Convention as Farce - Kerry’s delay tactic


NRO-Jim Geraghty: During a long campaign, a lot of good and bad ideas get tossed around, and some of them are destined to regrettable. Putting Mike Dukakis in a tank. Walter Mondale promising to raise taxes.

The plan for John Kerry's non-nomination nomination may someday be remembered on that list of infamy.

Democrats are publicly saying it's a great idea — to delay the acceptance of his nomination as the Democratic party's man for the White House.

Bush-Cheney '04 Campaign Manager Ken Mehlman: Only John Kerry could be for a nominating convention, but be against the nomination. This is just the latest example of John Kerry's belief that the rules are for other people, not for him.

BOSTON (AP): Boston business owners and residents reacted angrily when police announced plans to close nearly 40 miles of major roads around Boston's FleetCenter, site of the convention.

"It's going to make a mockery out of the nomination process for the Democratic Party," Boston City Councilor James M. Kelly told the Globe.

He predicted "frustration and anger" among city residents and convention delegates who find, on top of traffic jams, that their part in history has been taken from them.

Boston Mayor Thomas M. Menino advised Kerry to "Do what everybody else has done in the past. Just do it. Just get it done."

The Washington Post's David Broder: "What's going on is money, money, money, I have to say that we used to blame Republicans as being the party where money really drove everything.

It's the Democrats that are allowing money to drive everything. They moved up the primary campaign dates so that they could have more time in the spring to raise money.

It is ridiculous. They are destroying institution after institution of political significance by this preoccupation with chasing money."

William Safire, called the plan "the stupidest move that John Kerry could possibly make."...Can you imagine John Kerry getting up and saying, 'Thank you for that nomination. I'll accept it in a month'? It's going to ring hollow.

The Washington Post, "Convention As Farce," mocked the concept with dry humor: "We do look forward to his non-acceptance speech."

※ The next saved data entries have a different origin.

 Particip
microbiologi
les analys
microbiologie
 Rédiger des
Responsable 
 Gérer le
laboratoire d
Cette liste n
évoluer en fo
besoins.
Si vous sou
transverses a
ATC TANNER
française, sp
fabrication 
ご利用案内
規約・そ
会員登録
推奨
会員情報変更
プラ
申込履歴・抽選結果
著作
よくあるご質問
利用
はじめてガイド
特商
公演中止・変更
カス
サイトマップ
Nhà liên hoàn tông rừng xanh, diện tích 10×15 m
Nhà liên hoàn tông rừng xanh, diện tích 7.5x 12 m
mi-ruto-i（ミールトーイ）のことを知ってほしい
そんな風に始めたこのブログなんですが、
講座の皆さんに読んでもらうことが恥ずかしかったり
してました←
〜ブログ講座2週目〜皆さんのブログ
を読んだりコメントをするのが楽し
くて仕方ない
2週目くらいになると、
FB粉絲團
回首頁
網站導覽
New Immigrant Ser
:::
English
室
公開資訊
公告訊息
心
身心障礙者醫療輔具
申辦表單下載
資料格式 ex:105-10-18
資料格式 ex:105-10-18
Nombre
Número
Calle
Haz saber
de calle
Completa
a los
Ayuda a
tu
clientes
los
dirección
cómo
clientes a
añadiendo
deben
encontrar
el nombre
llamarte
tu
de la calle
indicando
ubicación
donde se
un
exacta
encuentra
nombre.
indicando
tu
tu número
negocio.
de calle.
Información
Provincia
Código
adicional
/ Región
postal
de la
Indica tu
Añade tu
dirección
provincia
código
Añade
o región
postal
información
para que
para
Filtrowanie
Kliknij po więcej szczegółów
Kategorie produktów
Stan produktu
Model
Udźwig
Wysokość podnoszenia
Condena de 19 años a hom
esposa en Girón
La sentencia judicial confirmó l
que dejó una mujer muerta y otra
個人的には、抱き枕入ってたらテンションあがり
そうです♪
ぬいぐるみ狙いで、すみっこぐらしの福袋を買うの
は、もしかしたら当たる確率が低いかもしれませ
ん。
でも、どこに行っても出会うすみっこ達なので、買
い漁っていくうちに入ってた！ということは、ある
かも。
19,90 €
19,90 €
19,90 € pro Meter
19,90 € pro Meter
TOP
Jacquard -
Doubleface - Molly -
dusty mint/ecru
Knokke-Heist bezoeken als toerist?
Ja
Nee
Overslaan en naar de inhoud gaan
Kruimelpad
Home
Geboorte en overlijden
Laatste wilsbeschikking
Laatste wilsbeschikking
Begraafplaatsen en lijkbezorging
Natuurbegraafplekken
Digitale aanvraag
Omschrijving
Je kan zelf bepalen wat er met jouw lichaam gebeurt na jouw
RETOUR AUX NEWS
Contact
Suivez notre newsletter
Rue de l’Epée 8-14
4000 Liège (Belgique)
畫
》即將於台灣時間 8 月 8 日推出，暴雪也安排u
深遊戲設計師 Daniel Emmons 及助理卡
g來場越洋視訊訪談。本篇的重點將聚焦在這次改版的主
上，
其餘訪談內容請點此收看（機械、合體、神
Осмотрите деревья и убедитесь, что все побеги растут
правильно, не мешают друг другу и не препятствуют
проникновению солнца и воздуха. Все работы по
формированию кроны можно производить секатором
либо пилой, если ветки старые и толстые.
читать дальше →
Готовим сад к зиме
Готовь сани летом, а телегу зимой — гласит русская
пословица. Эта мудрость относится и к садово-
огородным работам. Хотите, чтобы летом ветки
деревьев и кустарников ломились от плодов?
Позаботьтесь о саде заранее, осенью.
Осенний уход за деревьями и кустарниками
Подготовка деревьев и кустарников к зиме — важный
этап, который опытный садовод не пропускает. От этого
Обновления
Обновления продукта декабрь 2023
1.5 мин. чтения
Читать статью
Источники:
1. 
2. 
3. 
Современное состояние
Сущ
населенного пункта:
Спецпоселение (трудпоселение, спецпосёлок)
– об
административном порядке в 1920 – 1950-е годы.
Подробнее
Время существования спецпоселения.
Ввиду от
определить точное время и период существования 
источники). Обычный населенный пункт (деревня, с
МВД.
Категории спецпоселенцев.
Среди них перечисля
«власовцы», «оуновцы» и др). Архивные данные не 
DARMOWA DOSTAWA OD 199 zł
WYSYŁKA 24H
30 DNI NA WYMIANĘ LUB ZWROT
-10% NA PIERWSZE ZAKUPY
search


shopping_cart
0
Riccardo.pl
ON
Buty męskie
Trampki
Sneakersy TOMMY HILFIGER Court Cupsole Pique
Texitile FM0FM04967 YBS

The television networks are now asking serious questions about just why the networks should even bother to cover the convention, if it's just a four-day party.

Wall Street Journal write that the Kerry plan exposes two truths: that the party conventions are now little more than free advertising vehicles, and campaign-finance limits are a monumental farce.

The press has spoken. What will it be, Senator, the media or the money?

Meet The Press Transcript for May 23

Ken Melman: If the networks go along with this scheme and cover the four nights of the Democratic Convention as a political rally, which does not produce a nomination, we will demand four nights of coverage of our rallies there."